- DVD cover
- Directed by: Arthi Kumar
- Screenplay by: Arthi Kumar
- Story by: Vinayan
- Produced by: B. Avinash C. Inayathullah
- Starring: Sathyaraj; Prema;
- Cinematography: D. Shankar
- Edited by: V. M. Uthayasankar
- Music by: Deva
- Production company: Grace Movie Makers
- Release date: 20 August 2004;
- Running time: 130 minutes
- Country: India
- Language: Tamil

= Azhagesan =

Azhagesan is a 2004 Indian Tamil-language drama film directed by Arthi Kumar. The film stars Sathyaraj and Prema. The film, produced by B. Avinash and C. Inayathullah, was released on 20 August 2004. It is a remake of the 2001 Malayalam film Karumadikkuttan. The film was released with no publicity as the makers had been depleted of money after the film went through development hell.

== Plot ==
Azhagesan, a mentally ill man, is in love with his cousin Nandini, a college student. Neelakandan is the village landlord who is a cunning man who grabbed all the wealth from Nandini's father a few years back. Neelakandan has a son Sekhar, who is a womanizer.

Nandini and her college professor fall in love, he proposes to marry her, and she accepts. Sekhar, who has an eye on Nandini, is humiliated and slapped by Nandini while he tries to misbehave with her. As a means of revenge, Sekhar kicks Nandini and her grandmother out of their house. Nandini's marriage is immediately stopped, and her grandmother falls ill.
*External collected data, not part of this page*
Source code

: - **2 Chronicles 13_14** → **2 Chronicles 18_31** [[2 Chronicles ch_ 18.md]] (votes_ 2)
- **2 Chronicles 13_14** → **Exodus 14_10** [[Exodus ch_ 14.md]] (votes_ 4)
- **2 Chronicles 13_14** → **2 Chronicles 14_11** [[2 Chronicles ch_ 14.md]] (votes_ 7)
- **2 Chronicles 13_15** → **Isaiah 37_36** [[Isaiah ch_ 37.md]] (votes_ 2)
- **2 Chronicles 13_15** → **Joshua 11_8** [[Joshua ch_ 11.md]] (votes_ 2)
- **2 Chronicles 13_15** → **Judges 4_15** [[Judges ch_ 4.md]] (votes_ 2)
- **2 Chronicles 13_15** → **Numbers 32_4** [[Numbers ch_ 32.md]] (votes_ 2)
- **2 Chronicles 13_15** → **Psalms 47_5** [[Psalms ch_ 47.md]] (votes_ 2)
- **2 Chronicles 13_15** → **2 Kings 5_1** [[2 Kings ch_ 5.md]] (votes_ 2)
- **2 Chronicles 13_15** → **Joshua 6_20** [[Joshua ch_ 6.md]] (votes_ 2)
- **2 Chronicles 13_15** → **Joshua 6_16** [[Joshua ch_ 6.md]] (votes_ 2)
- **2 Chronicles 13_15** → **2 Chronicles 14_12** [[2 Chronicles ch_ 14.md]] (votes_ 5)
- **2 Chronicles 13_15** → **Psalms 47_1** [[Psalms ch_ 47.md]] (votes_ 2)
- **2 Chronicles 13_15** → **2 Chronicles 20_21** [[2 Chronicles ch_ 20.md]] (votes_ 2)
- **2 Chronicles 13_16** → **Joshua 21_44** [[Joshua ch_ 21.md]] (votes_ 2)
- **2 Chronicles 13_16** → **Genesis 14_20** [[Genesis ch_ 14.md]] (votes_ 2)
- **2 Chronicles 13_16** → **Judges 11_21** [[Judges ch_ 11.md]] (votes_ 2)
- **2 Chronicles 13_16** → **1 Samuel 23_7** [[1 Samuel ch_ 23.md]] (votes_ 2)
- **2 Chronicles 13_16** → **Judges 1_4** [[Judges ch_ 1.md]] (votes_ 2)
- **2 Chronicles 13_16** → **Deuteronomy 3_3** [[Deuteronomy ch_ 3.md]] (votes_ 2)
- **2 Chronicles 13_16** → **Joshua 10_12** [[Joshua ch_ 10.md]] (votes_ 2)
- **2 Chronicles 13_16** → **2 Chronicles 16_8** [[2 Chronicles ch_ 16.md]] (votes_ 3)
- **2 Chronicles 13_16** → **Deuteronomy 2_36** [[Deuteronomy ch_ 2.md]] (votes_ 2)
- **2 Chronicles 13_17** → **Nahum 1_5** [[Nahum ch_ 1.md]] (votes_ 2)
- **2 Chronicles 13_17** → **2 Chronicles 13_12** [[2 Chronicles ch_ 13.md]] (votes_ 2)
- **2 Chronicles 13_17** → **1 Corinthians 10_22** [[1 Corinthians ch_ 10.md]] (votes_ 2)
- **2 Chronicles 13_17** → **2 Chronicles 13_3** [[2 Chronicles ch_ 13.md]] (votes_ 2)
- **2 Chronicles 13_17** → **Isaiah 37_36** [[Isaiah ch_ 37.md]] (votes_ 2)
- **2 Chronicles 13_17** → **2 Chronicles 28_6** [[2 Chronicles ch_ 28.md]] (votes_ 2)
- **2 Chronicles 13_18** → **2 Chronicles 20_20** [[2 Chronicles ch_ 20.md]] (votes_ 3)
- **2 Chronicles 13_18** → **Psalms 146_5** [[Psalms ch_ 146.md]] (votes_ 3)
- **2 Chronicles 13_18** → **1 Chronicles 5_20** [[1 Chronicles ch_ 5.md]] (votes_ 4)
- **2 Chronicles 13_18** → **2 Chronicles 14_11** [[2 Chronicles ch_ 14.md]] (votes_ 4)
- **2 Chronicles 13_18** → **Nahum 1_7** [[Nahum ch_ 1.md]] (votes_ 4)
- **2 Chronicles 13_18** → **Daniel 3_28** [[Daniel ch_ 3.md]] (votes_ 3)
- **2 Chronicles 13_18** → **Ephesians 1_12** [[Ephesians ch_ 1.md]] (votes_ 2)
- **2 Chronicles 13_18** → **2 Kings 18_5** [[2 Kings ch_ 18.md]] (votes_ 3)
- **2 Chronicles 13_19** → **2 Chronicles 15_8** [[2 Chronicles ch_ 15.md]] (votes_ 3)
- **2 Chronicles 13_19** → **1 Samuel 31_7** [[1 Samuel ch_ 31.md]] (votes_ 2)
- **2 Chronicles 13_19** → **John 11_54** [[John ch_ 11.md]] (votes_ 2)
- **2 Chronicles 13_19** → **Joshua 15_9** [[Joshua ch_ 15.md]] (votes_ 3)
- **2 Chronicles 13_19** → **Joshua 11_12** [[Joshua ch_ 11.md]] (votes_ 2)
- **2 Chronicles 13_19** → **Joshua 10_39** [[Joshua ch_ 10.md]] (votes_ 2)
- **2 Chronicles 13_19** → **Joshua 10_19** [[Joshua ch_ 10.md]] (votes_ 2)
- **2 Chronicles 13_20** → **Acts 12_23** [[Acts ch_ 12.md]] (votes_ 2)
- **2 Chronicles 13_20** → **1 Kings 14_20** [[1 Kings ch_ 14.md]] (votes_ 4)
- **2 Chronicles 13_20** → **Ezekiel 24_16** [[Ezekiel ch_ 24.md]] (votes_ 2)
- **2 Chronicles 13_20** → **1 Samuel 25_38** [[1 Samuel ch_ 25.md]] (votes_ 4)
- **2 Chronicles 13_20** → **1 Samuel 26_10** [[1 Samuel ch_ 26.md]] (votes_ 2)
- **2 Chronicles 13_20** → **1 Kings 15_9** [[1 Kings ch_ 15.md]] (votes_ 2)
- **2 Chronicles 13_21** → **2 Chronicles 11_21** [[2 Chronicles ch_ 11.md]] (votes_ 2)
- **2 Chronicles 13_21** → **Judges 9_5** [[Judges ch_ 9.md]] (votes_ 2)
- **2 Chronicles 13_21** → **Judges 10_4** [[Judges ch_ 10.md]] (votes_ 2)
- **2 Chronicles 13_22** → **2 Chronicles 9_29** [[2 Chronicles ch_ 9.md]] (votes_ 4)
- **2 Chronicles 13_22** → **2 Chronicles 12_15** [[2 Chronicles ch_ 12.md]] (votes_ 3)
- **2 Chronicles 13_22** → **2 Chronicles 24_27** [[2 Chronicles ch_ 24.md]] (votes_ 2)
Azhagesan accommodates them in his small house. Later, Nandini's fall seriously ill, and Nandini is raped by Sekhar in exchange for getting her grandmother to the town hospital. But the grandmother dies on the way to the hospital, and Nandini is devastated. Nandini gets pregnant but aborts with Neelakandan's daughter's support. Neelakandan wants to take Nandini to his house and marry Sekhar, but she refuses, and Azhagesan humiliates Neelakandan. Sekhar decides to kill Azhagesan. First, he kills Azhagesan's family friend Govinda. In the meantime, Neelakandan dies because of his illness. Sekhar's henchmen beat Azhagesan, and Nandini kills Sekhar. A few years later, Nandini is released from jail and lives happily with Azhagesan.

== Production ==
After a stint of shooting at AVM Studios, the unit moved on to locations in Ooty, Conoor, Kothagiri, Singara Estate and Vandicholai among other places.

== Soundtrack ==
The film score and the soundtrack were composed by Deva.

| Song | Singer(s) | Lyrics | Duration |
| "Jintha Jinakku Jintha" | Srinivas, Padmalatha | Kalaikumar | 4:31 |
| "Kala Kalavena" (Solo) | Vijay Yesudas | 4:40 |
| "Kala Kalavena" (Duet) | Krishnaraj, Padmalatha | 4:39 |
| "Nee Kidaicha" | Vijay Yesudas | 4:11 |
| "Vaada Thambi" | Deva | Kalidasan | 4:05 |

== Reception ==
Malini Mannath of Chennai Online wrote "The backdrop to the story is the lush ambience of a hillstation. But apart from the lushness of its ambience, there's very little going for the film. It's a role Satyaraj should have done earlier in his career, his performance very affected here". Sify called it "an amateurish attempt and is strictly avoidable".